:: Passage du document ::
Le Flow, un état idéal pour maximaliser la créativité ?

Selon la terminologie scientifique, le flow est un état alternatif de conscience dans lequel on performe le mieux, où l’on se sent le mieux et durant lequel on est totalement absorbé dans l’instant présent. Le terme de créativité nous vient du fond des âges. On en retrouve une trace jusque dans les textes des Grecs anciens.

Sa signification est longtemps restée vague car les processus qui l’entourent sont complexes. Pourtant, la créativité nous est présentée comme LA compétence à posséder ou à développer pour performer dans notre société moderne. Alors, c’est quoi, la créativité ? Les neurosciences sont venues au secours des linguistes. La définition communément acceptée depuis quelques années est la suivante :

La créativité représente la capacité à produire des idées nouvelles et qui ont de la valeur

Lorsque l’on entend « créativité », on pense intuitivement au peintre, au compositeur, à l’écrivain. Pourtant, s’il est évident que les artistes sont directement tributaires de leur capacité créative, ils ne sont pas les seuls à en bénéficier. Le chef d’entreprise qui doit innover pour conquérir des parts de marché, le commandant d’opération qui doit produire un plan d’action dans l’urgence, le webmaster qui doit transformer les désirs abstraits de ses clients en sites web « concrets » … Au fond, c’est un peu tout le monde qui s’enrichit à son niveau d’une créativité développée.
:::
◆ Consignes de travail:
A) Répondez à ces questions sur le texte consacré à la créativité :
(i) Dans quels textes retrouve-t-on une trace du terme de créativité ?
(ii) Quelle discipline est venue au secours des linguistes ?
(iii) À quels trois artistes pense-t-on intuitivement en entendant « créativité » ?
B) Recopiez fidèlement le passage du texte sur la créativité qui va de « Lorsque l’on entend » jusqu'à « d’une créativité développée. ».
C) Rédigez la suite du texte sur la créativité, à partir de sa dernière phrase.
Les données qui suivent ne sont pas nécessaires.
:: Extrait des données ::
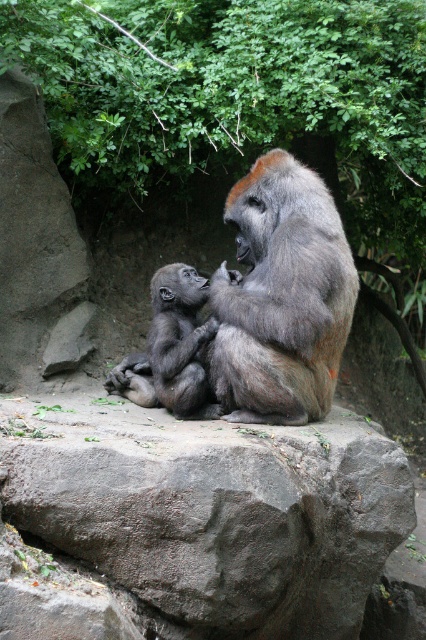
You are a hiker who has just spotted a gray rough boulder at center in the middle of a forest trail. You need to place a GPS marker exactly at its location. According to the coordinates provided, what are the exact coordinates where you should place the marker?

The exact coordinates for the gray rough boulder at center are 0.797 on the x axis and 0.498 on the y axis.

You are a photographer aiming to capture a closeup of the gray furry gorilla at center without including the green leafy tree at upper center in the frame. Based on their positions, can you determine if this is possible?

The green leafy tree at upper center is to the right of the gray furry gorilla at center, so if you position the camera to the left side of the gray furry gorilla at center and frame the shot carefully, you can exclude the tree from the image.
:::
◆ Réponses attendues:
A)
(i) Dans les textes des Grecs anciens.
(ii) Les neurosciences.
(iii) Au peintre, au compositeur et à l'écrivain.

B)
Lorsque l’on entend « créativité », on pense intuitivement au peintre, au compositeur, à l’écrivain. Pourtant, s’il est évident que les artistes sont directement tributaires de leur capacité créative, ils ne sont pas les seuls à en bénéficier. Le chef d’entreprise qui doit innover pour conquérir des parts de marché, le commandant d’opération qui doit produire un plan d’action dans l’urgence, le webmaster qui doit transformer les désirs abstraits de ses clients en sites web « concrets » … Au fond, c’est un peu tout le monde qui s’enrichit à son niveau d’une créativité développée.

C)
Comment fonctionne la créativité ?

Steven Kotler, dans son livre « The art of the impossible », vulgarise pour nous ce processus complexe :

« En termes simples, ce que nous avons appris, c’est que la créativité est toujours un processus de recombinaison. C’est ce qui se produit lorsque le cerveau intègre des données nouvelles, combine celles-ci avec d’anciennes informations, et utilise les résultats pour produire quelque chose d’étonnamment nouveau. Nous avons aussi découvert que ce processus de recombinaison s’appuie sur 3 réseaux cérébraux superposés : Les réseaux de l’attention, de l’imagination (ou dit du « mode par défaut ») et de saillance. ».

En sachant comment fonctionne ces réseaux et comment les stimuler en parallèle, il est possible d’utiliser des stratégies pour booster sa créativité. C’est un thème qui méritera un développement sur ce blog, mais explorons maintenant la créativité sous le prisme du Flow.

Flow et créativité, un lien de cause à effets ?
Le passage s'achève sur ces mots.